I should have done my homework...
Where to start. I haven't noticed a groundswell of anti-outsider sentiment because everyone is from somewhere else. Anecdotally (based on license plates I've seen) it does seem like the bulk of transplants are climate refugees fleeing from the frigid NE and Ohio. The irony of climate refugees fleeing to coastal Florida is not lost on me.
I mention the number of transplants you'll find here because how you feel about Tampa (and Florida in general) depends on where you're moving from. I suppose if you shoveled snow in 28-degree weather for 4-5 months of each year, then Tampa may look like Valhalla. I relocated from a beautiful and temperate part of the country to Tampa for work. Generally, I find Tampa charmless and in many ways, I feel like I stepped back into 1986. Here's why:
1. Florida has some of the most aggressive drivers I have ever encountered. Weaving in an out of traffic at 30 mph over the speed limit, each time within 18 inches of your bumper. No signaling. Refusal to let you merge. Odd traffic control (making left-hand turns across 3 lanes of oncoming traffic zooming toward you at 50mph). Florida has some of the worst pedestrian safety in the country. It also has more uninsured drivers than any other state, a big problem with wrong-way drivers, and some of the highest car insurance premiums in the country (mine went up 40%). I wouldn't think about riding a bike here or even walking in parts of Tampa. I spent my first 3 months in near tears whenever I had to get in the car, which is important because...
2. You will have to drive everywhere. Tampa and surrounding areas do not have much in the way of mass transit. You will be in your car all the time, and much of what is interesting (parts of downtown, the beaches, St. Pete) is a 45-minute drive away. I had a friend visit me from my hometown and every time we wanted to go somewhere, we'd punch it into Waze and it was always 45-60 minutes away in what I have already mentioned are stressful driving conditions even under the best circumstances.
3. What isn't from1986 is the cost of renting. Buying is cheaper than renting and housing prices are a bargain here compared to many parts of the country. I didn't want to buy until I was sure I wanted to stay long term. Renting is not inexpensive and Florida has few tenant protections that you may enjoy in other more progressive states. A decent and safe 1 bedroom apartment in one of the many huge apartment complexes that dot this area will cost you at minimum $1,200 a month, plus nonrefundable pet deposits of $300-$400 each and pet rent (despite paying aforementioned deposits) of $20-$40 per month. I should have done my research a bit more carefully since this is easily obtainable info. As it turns out, I moved from a higher cost geography and took a large pay cut, but because of my relatively low fixed costs in my hometown, my monthly living expenses have actually edged up. Again, this depends on what you're used to. Do your research because the pay here isn't all that great.

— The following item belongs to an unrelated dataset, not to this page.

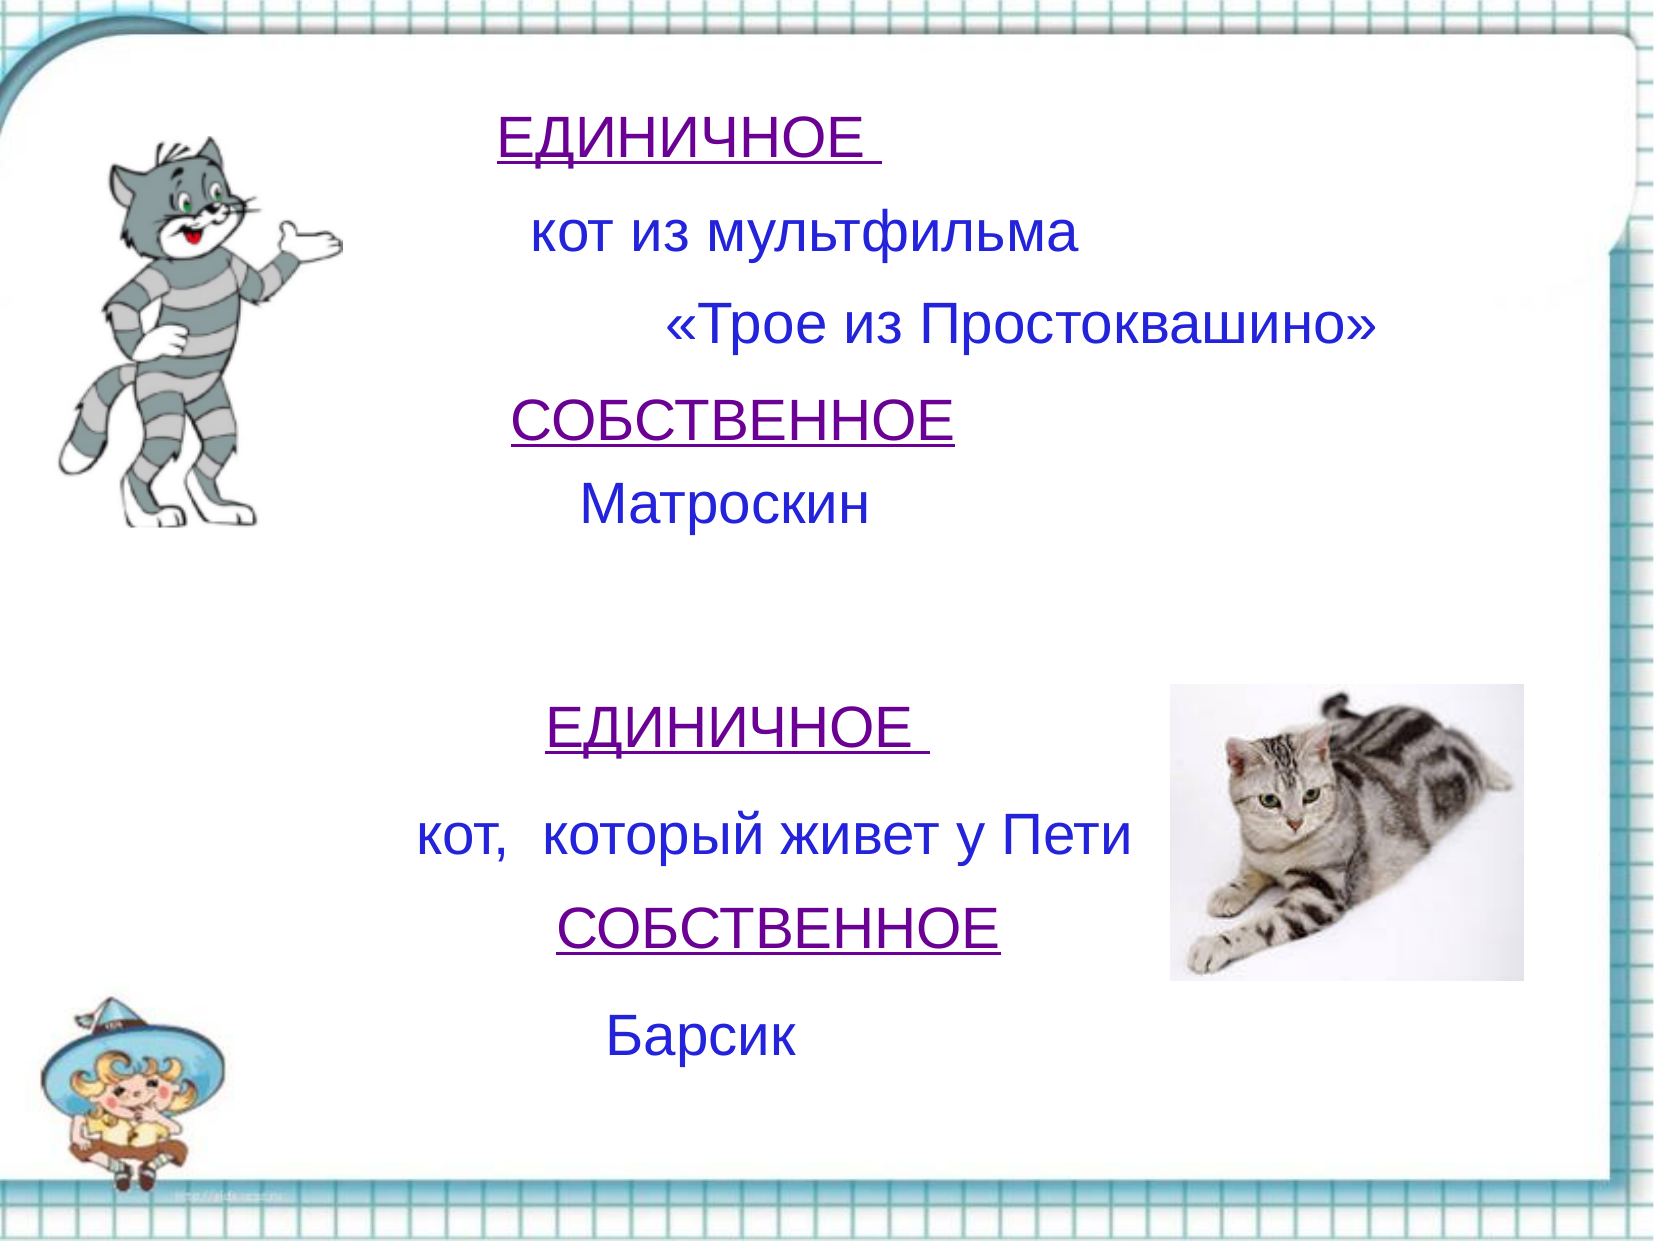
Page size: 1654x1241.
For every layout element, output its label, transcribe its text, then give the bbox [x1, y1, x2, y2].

4. Tampa is not a progressive city. There is a general lack of environmental awareness that befuddles me considering it's a state surrounded by water. For example, my garbage collector offers bi-weekly curbside recycling, but I had to provide my own containers and very, very few of my neighbors participate in this. I am from a part of the country where reduce/reuse is a way of life. I'm treated like an exotic creature for bringing my own bags to the grocery store. Piggybacking on this lack of environmental awareness is the general weirdness that is Florida. When I jokingly asked my cable installer if he had any advice for a new FL resident and he responded by telling me to buy a gun.
5. Tampa suburbs. Suburbs anywhere tend to be uninteresting places, but in Tampa, factor this by x10. I live in a suburb that doesn't have a downtown but is a confluence of highways lined with chain restaurants, outlet malls, and gated communities. You can get concerts in Tampa and Orlando, but other smaller cultural happenings are hard to find (smaller artists, bookstore readings, independent movies, small coffee shops, etc.)
6. Florida is a transient place. I've met a lot of people who moved here because they had great memories of summer vacations in Florida when they were growing up. I get it - nostalgia is powerful. Some move here and love it. A lot don't. Living in Florida is a little like living in Las Vegas - lots of people cycling in and out. That has an impact on how invested people feel in their local community.
7. The weather. Yeah, it's hotter than Hades from April through September. Surprisingly, this didn't bother me all that much. I have AC at home and at work and am generally not an outdoorsy person. If you want to be outside at 5 pm in August then you are in for a big surprise. I posted a photo of a summer downpour on my Facebook feed and one of my hometown friends mentioned how "refreshing" that would be. Uhh, no. There is nothing refreshing about warm rain when it's 95 degrees outside. Side note - FL landlords are not required to provide AC to tenants. Heat, yes. AC, no. Most do because they want to get their place rented. There are people that live here without AC but I don't know how they do it.
My advice is likely relevant for people who value the same things that I do. Really examine those values before you move to a new city and consider how you live your life on a daily basis. Sure, the beaches are beautiful, but will you go every weekend or even monthly (the answer is probably not). What is your commute going to be like? Can you easily live your values here, whatever those may be (ie leaving a small environmental footprint, being able to support small businesses, etc.)